Date of Publication: June 1, 2026

Author: Shruti Gokhale. Gokhale holds a PhD in Anthropology from the University of California, Santa Cruz. Her research spans law, memory, and political life in India, with a focus on affect, institutional processes, and the everyday workings of democracy and its contradictions.

The article can be found here, and the PDF of the article can be downloaded on the same page, or here.

Photo by Will Goodman on Unsplash.

Abstract: In December 2024, during a parliamentary debate marking 75 years of the Indian Constitution, Prime Minister Narendra Modi and leaders of the Bharatiya Janata Party (BJP) repeatedly invoked the 1975 Emergency as the 'darkest' moment in India's democratic history.
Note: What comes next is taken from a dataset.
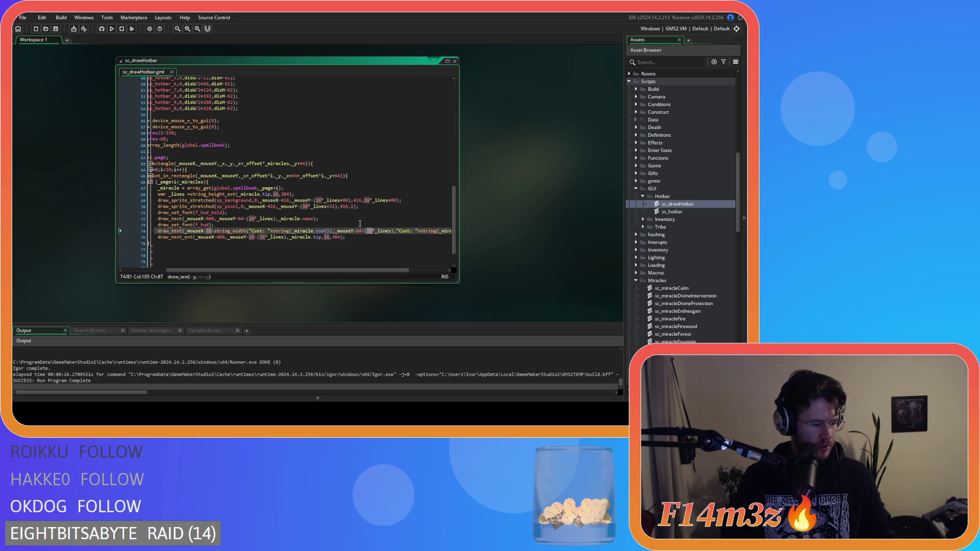
pyautogui.moveTo(357, 270); pyautogui.dragTo(339, 270)
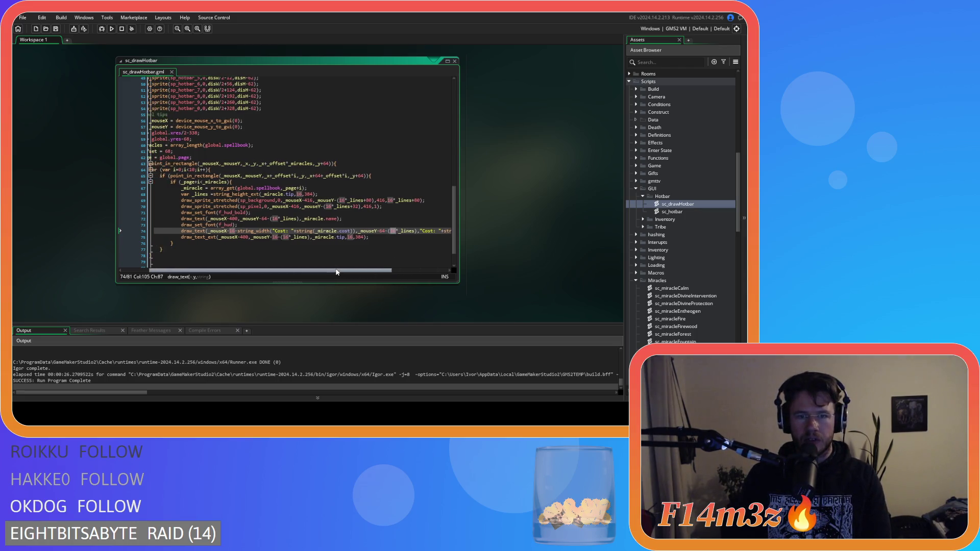
pyautogui.click(338, 206)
This article argues that such condemnation does not simply distance the present from the past but enables its reactivation. Through a sustained political and symbolic return to the Emergency, the regime performs rupture even as it reproduces its techniques: the repression of dissent, the management of media, the construction of internal enemies, and the gradual erosion of democratic norms. The article re-conceptualizes this dynamic through the lens of nostalgia. Unlike familiar forms of authoritarian nostalgia that invoke a glorified past, the Indian case mobilizes a condemned and traumatic one. Nostalgia here does not operate as longing, but as a political technology: a mode of attachment that allows the past to be repudiated in discourse while its governing logics are retained in practice. In this configuration, condemnation becomes the condition of repetition. This dynamic also resonates with the logic of haunting, where unresolved violence returns not simply as memory but as an active force shaping the present. Drawing on ethnographic fieldwork, autoethnography, archival sources, and legal analysis, the article traces how the Emergency persists not only as memory but as an operational script embedded in contemporary governance. It further shows how this persistence is sustained through affective attachment, even as it is disavowed. The Emergency thus functions simultaneously as moral alibi and governing template, shaping what is widely described as an 'undeclared Emergency' in the present.